### Task to carry out
Pull each line holding "gateway" out of the entries below.

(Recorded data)
▬▬▬▬▬▬

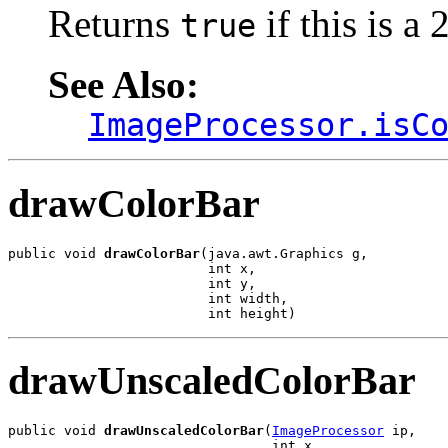
Returns
if this is a
true
See Also:
ImageProcessor.isC
drawColorBar
public void 
drawColorBar
(java.awt.Graphics g,

                         int x,

                         int y,

                         int width,

                         int height)
drawUnscaledColorBar
public void 
drawUnscaledColorBar
(
ImageProcessor
 ip,

                                 int x,
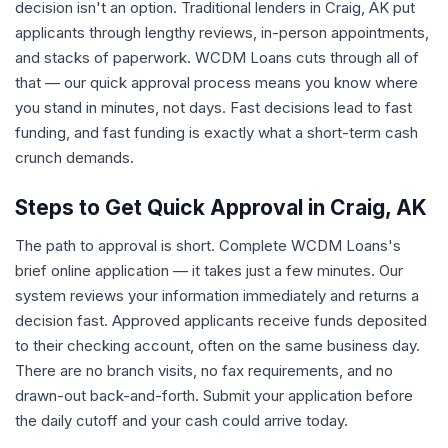
decision isn't an option. Traditional lenders in Craig, AK put
applicants through lengthy reviews, in-person appointments,
and stacks of paperwork. WCDM Loans cuts through all of
that — our quick approval process means you know where
you stand in minutes, not days. Fast decisions lead to fast
funding, and fast funding is exactly what a short-term cash
crunch demands.
Steps to Get Quick Approval in Craig, AK
The path to approval is short. Complete WCDM Loans's
brief online application — it takes just a few minutes. Our
system reviews your information immediately and returns a
decision fast. Approved applicants receive funds deposited
to their checking account, often on the same business day.
There are no branch visits, no fax requirements, and no
drawn-out back-and-forth. Submit your application before
the daily cutoff and your cash could arrive today.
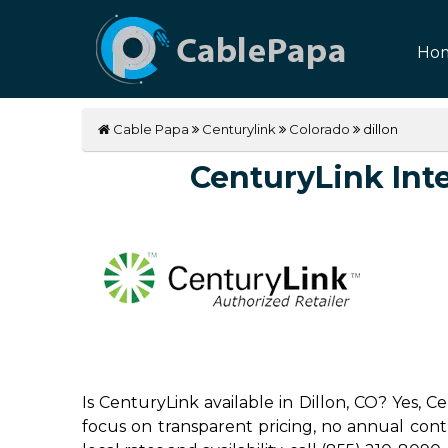
Ho
Cable Papa
Centurylink
Colorado
dillon
CenturyLink Inter
Is CenturyLink available in Dillon, CO? Yes, 
focus on transparent pricing, no annual contrac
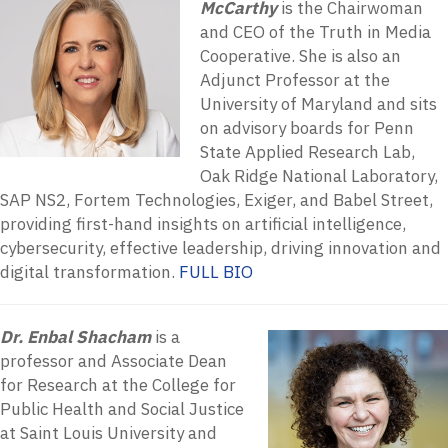
McCarthy
is the Chairwoman
and CEO of the Truth in Media
Cooperative. She is also an
Adjunct Professor at the
University of Maryland and sits
on advisory boards for Penn
State Applied Research Lab,
Oak Ridge National Laboratory,
SAP NS2, Fortem Technologies, Exiger, and Babel Street,
providing first-hand insights on artificial intelligence,
cybersecurity, effective leadership, driving innovation and
digital transformation.
FULL BIO
Dr. Enbal Shacham
is a
professor and Associate Dean
for Research at the College for
Public Health and Social Justice
at Saint Louis University and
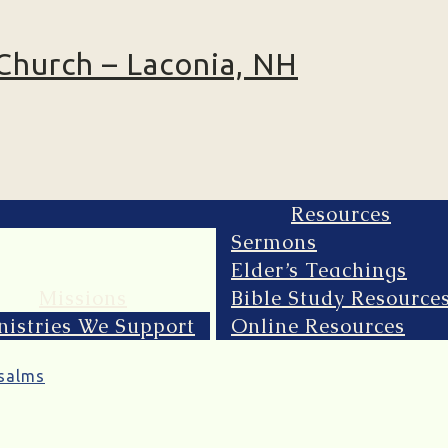
Resources
Sermons
Elder’s Teachings
Missions
Bible Study Resource
nistries We Support
Online Resources
salms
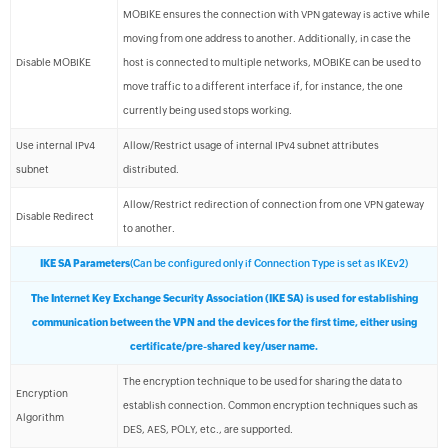
MOBIKE ensures the connection with VPN gateway is active while
moving from one address to another. Additionally, in case the
Disable MOBIKE
host is connected to multiple networks, MOBIKE can be used to
move traffic to a different interface if, for instance, the one
currently being used stops working.
Use internal IPv4
Allow/Restrict usage of internal IPv4 subnet attributes
subnet
distributed.
Allow/Restrict redirection of connection from one VPN gateway
Disable Redirect
to another.
IKE SA Parameters
(Can be configured only if Connection Type is set as IKEv2)
The Internet Key Exchange Security Association (IKE SA) is used for establishing
communication between the VPN and the devices for the first time, either using
certificate/pre-shared key/user name.
The encryption technique to be used for sharing the data to
Encryption
establish connection. Common encryption techniques such as
Algorithm
DES, AES, POLY, etc., are supported.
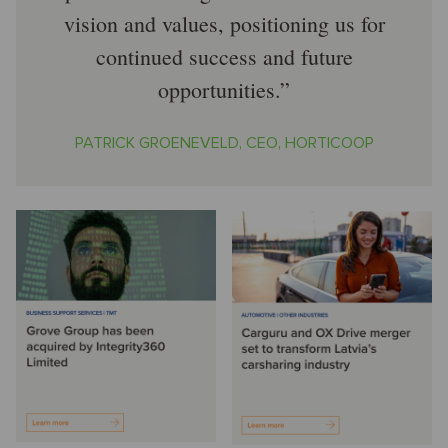
vision and values, positioning us for
continued success and future
opportunities.
PATRICK GROENEVELD, CEO, HORTICOOP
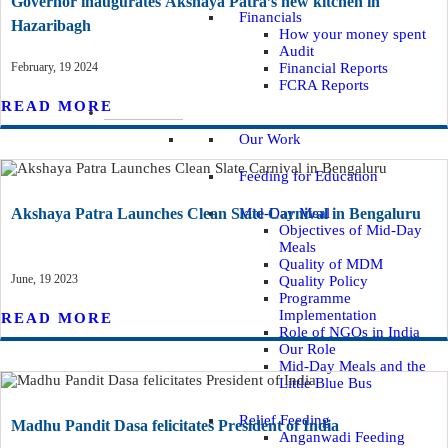
Governor inaugurates Akshaya Patra’s new kitchen in
Financials
Hazaribagh
How your money spent
Audit
February, 19 2024
Financial Reports
FCRA Reports
READ MORE
WHAT WE DO
Our Work
Feeding for Education
Akshaya Patra Launches Clean Slate Carnival in Bengaluru
Mid-Day Meal
Objectives of Mid-Day
Meals
Quality of MDM
June, 19 2023
Quality Policy
Programme
Implementation
READ MORE
Role of NGOs in India
Our Role
Mid-Day Meals and the
Little Blue Bus
Relief Feeding
Madhu Pandit Dasa felicitates President of India
Anganwadi Feeding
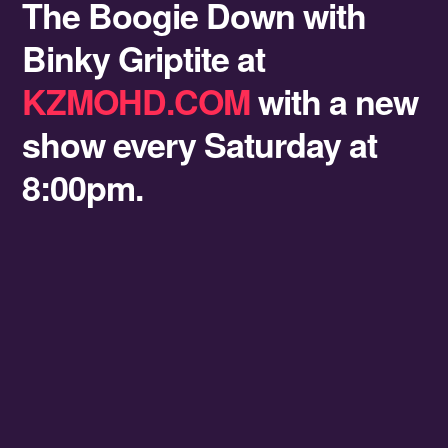
The Boogie Down with
Binky Griptite at
KZMOHD.COM
with a new
show every Saturday at
8:00pm.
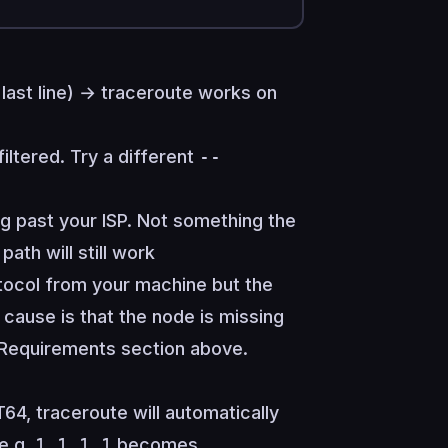
last line) → traceroute works on
iltered. Try a different
--
g past your ISP. Not something the
path will still work
otocol from your machine but the
y cause is that the node is missing
 Requirements
section above.
4, traceroute will automatically
(e.g.
1.1.1.1
becomes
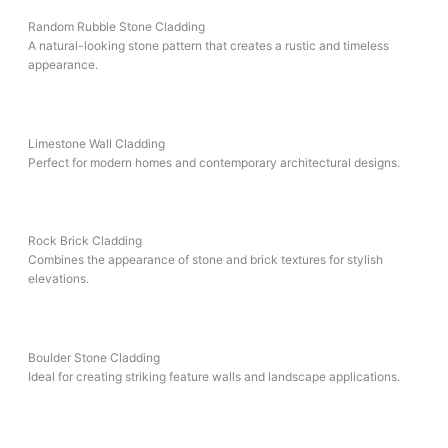
Random Rubble Stone Cladding
A natural-looking stone pattern that creates a rustic and timeless
appearance.
Limestone Wall Cladding
Perfect for modern homes and contemporary architectural designs.
Rock Brick Cladding
Combines the appearance of stone and brick textures for stylish
elevations.
Boulder Stone Cladding
Ideal for creating striking feature walls and landscape applications.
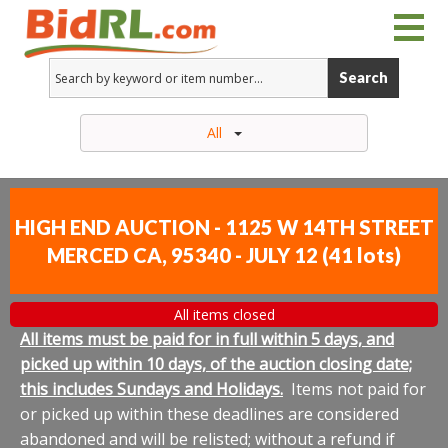
Search
All
HIGH END AUCTION - 1125 W 14TH STREET
MERCED CA, 95340 - JULY 12
(
41 lots
)
All items closed
All items must be paid for in full within 5 days, and
picked up within 10 days, of the auction closing date;
this includes Sundays and Holidays.
Items not paid for
or picked up within these deadlines are considered
abandoned and will be relisted; without a refund if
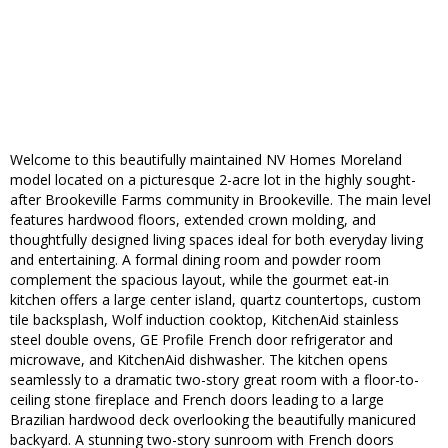
Welcome to this beautifully maintained NV Homes Moreland
model located on a picturesque 2-acre lot in the highly sought-
after Brookeville Farms community in Brookeville. The main level
features hardwood floors, extended crown molding, and
thoughtfully designed living spaces ideal for both everyday living
and entertaining. A formal dining room and powder room
complement the spacious layout, while the gourmet eat-in
kitchen offers a large center island, quartz countertops, custom
tile backsplash, Wolf induction cooktop, KitchenAid stainless
steel double ovens, GE Profile French door refrigerator and
microwave, and KitchenAid dishwasher. The kitchen opens
seamlessly to a dramatic two-story great room with a floor-to-
ceiling stone fireplace and French doors leading to a large
Brazilian hardwood deck overlooking the beautifully manicured
backyard. A stunning two-story sunroom with French doors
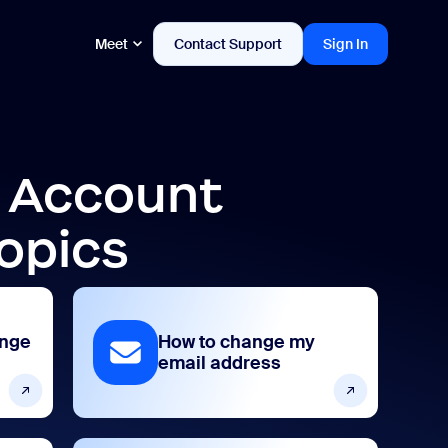
Meet
Contact Support
Sign In
d Account
opics
ange
How to change my
email address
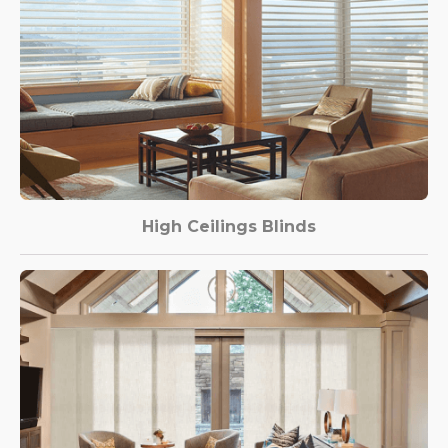
High Ceilings Blinds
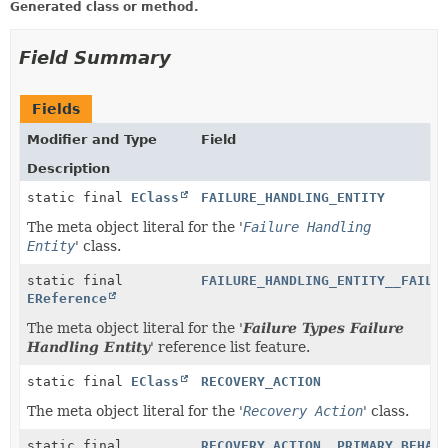
Generated class or method.
Field Summary
Fields
Modifier and Type
Field
Description
static final
EClass
FAILURE_HANDLING_ENTITY
The meta object literal for the '
Failure Handling
Entity
' class.
static final
FAILURE_HANDLING_ENTITY__FAILU
EReference
The meta object literal for the '
Failure Types Failure
Handling Entity
' reference list feature.
static final
EClass
RECOVERY_ACTION
The meta object literal for the '
Recovery Action
' class.
static final
RECOVERY_ACTION__PRIMARY_BEHAV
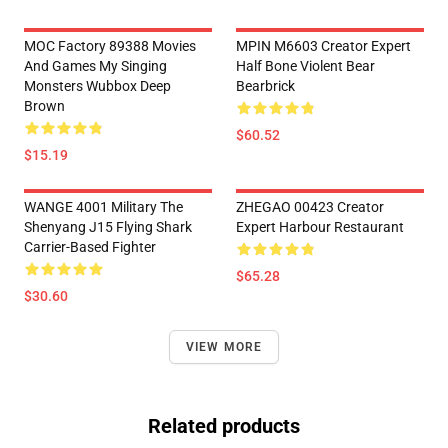
MOC Factory 89388 Movies
MPIN M6603 Creator Expert
And Games My Singing
Half Bone Violent Bear
Monsters Wubbox Deep
Bearbrick
Brown
$60.52
$15.19
WANGE 4001 Military The
ZHEGAO 00423 Creator
Shenyang J15 Flying Shark
Expert Harbour Restaurant
Carrier-Based Fighter
$65.28
$30.60
VIEW MORE
Related products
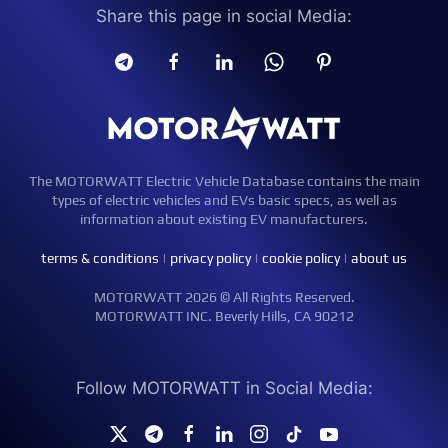
Share this page in social Media:
The MOTORWATT Electric Vehicle Database contains the main
types of electric vehicles and EVs basic specs, as well as
information about existing EV manufacturers.
terms & conditions
|
privacy policy
|
cookie policy
|
about us
MOTORWATT 2026 © All Rights Reserved.
MOTORWATT INC. Beverly Hills, CA 90212
Follow MOTORWATT in Social Media:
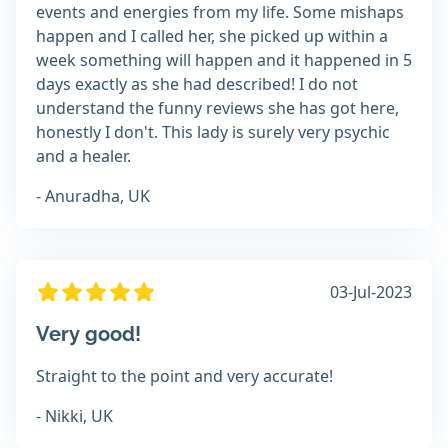
events and energies from my life. Some mishaps
happen and I called her, she picked up within a
week something will happen and it happened in 5
days exactly as she had described! I do not
understand the funny reviews she has got here,
honestly I don't. This lady is surely very psychic
and a healer.
- Anuradha, UK
03-Jul-2023
Very good!
Straight to the point and very accurate!
- Nikki, UK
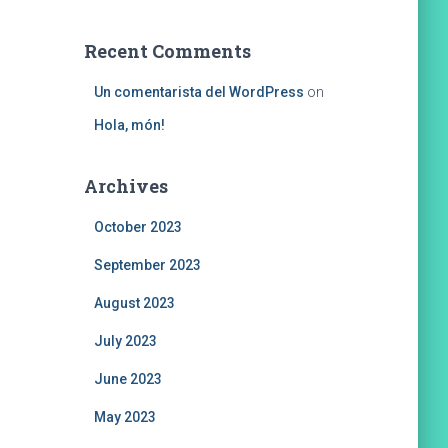
Recent Comments
Un comentarista del WordPress
on
Hola, món!
Archives
October 2023
September 2023
August 2023
July 2023
June 2023
May 2023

▬▬▬▬▬▬

### The completed task
MOBIKE ensures the connection with VPN gateway is active while
Allow/Restrict redirection of connection from one VPN gateway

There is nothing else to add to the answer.